## What is needed
Pick up the text on common pandas mistakes after its final line and write the next part.

## Text excerpt
==================================================

Always use "and" with conditionals, always use & with boolean arrays.

In [67]:
True and False

In [1]:
np.array([True, False, True]) & np.array([False, False, True])

In [69]:
np.array([True, False, True]) and np.array([False, False, False]) # don't do this!

## 1) Parentheses when combining conditionals:

In [70]:
df[df.get("Age") >= 25 & df.get("Points") >= 2000]

In [71]:
df[(df.get("Age") >= 25) & (df.get("Points") >= 1800)]

## 2) Column names are meaningless after a `groupby` and count!

In [72]:
df.groupby("Team").count()

In [73]:
# Has no relation to the actual "Steals" and "Blocks" columns
df.groupby("Team").count().get(["Steals", "Blocks"])

## 3) Reset index, especially after grouping with multiple columns.

In [74]:
(df_new
 .groupby(["Team", "Age_Group"])
 .count()
 .reset_index()
)

## 4) `iloc[]` vs `loc[]` vs array indexing`[]`

In [75]:
# Before using loc, make sure of what type of index you have:
df.index

In [76]:
df = df.set_index("Name")

==================================================

(Records from a collection)
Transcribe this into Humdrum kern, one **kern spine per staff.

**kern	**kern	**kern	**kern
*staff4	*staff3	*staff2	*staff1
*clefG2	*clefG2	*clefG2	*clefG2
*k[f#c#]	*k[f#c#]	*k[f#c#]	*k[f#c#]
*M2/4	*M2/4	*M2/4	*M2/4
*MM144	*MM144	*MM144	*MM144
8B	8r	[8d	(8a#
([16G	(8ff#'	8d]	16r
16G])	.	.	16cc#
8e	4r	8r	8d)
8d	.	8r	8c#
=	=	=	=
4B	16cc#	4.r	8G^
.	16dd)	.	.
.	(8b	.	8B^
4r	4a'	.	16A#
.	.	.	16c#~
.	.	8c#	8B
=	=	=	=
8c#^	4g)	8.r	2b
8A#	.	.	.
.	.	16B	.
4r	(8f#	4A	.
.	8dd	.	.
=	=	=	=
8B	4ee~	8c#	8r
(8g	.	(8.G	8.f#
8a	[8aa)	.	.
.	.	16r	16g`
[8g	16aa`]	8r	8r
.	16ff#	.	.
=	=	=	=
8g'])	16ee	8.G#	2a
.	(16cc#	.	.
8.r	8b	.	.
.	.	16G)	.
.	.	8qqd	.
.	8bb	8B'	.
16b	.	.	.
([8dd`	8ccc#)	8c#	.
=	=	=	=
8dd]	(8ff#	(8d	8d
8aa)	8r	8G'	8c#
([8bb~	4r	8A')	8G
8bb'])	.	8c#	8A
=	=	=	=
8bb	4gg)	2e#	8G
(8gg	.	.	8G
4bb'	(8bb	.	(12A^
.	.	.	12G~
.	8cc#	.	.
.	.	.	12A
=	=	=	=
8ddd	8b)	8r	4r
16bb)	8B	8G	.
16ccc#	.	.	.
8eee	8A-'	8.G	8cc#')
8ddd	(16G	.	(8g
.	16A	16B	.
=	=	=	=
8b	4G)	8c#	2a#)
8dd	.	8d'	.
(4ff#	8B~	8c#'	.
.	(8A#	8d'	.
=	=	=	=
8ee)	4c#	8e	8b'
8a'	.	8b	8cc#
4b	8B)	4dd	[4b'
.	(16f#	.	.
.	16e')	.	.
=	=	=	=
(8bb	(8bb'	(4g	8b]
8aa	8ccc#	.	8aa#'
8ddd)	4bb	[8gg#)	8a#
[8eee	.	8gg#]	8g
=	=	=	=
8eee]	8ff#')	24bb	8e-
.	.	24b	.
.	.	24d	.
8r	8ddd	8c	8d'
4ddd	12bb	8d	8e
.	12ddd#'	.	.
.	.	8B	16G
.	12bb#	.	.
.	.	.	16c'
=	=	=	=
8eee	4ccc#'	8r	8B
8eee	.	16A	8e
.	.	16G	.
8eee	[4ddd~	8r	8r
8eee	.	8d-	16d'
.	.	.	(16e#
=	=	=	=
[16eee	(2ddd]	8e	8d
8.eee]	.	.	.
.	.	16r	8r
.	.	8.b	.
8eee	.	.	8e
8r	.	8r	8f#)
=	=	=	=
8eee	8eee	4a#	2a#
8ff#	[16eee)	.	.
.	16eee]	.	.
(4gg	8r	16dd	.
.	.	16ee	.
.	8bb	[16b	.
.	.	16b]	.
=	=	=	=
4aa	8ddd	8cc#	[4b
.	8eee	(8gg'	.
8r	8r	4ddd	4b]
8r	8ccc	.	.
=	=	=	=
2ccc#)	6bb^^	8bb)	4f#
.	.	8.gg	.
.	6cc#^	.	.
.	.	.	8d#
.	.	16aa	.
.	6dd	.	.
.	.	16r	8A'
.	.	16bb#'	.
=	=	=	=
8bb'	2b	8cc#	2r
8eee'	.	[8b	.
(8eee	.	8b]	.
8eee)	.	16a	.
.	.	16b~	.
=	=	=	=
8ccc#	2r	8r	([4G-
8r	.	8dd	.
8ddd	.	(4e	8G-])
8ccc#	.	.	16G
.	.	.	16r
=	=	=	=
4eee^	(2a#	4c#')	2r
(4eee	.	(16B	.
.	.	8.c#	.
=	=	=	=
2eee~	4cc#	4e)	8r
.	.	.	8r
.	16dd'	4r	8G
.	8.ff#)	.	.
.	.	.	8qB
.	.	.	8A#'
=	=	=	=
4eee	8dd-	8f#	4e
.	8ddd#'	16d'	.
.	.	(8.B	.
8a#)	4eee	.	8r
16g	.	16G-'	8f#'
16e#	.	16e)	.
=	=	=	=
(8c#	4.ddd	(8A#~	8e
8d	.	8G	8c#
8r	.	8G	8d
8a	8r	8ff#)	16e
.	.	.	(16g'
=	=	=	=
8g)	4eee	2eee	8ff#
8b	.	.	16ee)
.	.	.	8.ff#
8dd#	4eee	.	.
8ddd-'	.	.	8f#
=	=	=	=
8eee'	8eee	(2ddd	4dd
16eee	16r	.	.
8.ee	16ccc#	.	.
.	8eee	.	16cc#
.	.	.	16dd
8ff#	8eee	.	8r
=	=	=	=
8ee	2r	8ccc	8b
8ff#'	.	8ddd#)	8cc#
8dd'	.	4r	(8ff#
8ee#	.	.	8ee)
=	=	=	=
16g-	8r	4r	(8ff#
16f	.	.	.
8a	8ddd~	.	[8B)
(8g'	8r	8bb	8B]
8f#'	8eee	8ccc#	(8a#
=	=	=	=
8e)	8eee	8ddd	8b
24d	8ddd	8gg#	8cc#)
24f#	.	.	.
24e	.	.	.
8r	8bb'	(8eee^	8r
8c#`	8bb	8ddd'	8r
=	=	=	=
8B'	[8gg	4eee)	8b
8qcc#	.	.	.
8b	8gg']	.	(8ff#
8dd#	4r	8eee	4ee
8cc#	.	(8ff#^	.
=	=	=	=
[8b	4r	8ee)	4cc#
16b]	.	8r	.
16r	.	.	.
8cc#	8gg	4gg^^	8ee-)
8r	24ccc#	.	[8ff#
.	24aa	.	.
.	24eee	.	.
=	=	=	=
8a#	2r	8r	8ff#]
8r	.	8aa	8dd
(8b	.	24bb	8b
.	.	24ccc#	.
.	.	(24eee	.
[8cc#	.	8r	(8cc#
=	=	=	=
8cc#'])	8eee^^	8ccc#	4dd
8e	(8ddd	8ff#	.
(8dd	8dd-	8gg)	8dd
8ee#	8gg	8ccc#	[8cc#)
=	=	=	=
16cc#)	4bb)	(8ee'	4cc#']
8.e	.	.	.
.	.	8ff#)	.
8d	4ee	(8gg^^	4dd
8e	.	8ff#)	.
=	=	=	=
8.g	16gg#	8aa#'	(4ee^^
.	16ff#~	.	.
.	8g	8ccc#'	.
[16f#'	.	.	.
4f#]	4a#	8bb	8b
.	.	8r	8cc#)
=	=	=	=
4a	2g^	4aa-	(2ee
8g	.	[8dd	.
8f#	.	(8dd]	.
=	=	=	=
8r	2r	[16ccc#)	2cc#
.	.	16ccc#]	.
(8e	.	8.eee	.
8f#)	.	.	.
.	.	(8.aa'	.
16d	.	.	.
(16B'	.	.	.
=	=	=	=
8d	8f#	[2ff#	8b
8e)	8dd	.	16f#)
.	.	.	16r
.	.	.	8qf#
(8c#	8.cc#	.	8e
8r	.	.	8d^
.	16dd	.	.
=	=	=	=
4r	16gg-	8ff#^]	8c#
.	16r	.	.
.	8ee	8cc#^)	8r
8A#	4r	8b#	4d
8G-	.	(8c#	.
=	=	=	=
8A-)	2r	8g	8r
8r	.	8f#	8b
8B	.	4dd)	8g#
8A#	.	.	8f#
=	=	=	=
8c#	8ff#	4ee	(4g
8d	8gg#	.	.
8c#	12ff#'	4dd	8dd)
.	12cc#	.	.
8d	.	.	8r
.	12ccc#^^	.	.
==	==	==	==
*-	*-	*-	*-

==================================================

## Exercise output
In [77]:
df.get("Age").loc["Stephen Curry"]

In [78]:
df.get("Age").iloc[2]

In [79]:
df.index[2]

## 5) Not specifying column while sorting table

Wrong: `df = df.sort_values(ascending = False)` 

Correct: `df = df.sort_values(by = column_name, ascending = False)` 

## 6) Trying to get the index using .get() instead of .index

In [80]:
# df.get("Name")
df.index

# 7) Using df.drop with missing argument

`df.drop(columns = column_name)` without columns, for example `df.drop(column_name)` is wrong.

In [81]:
# df.drop("Points")
df.drop(columns = "Points")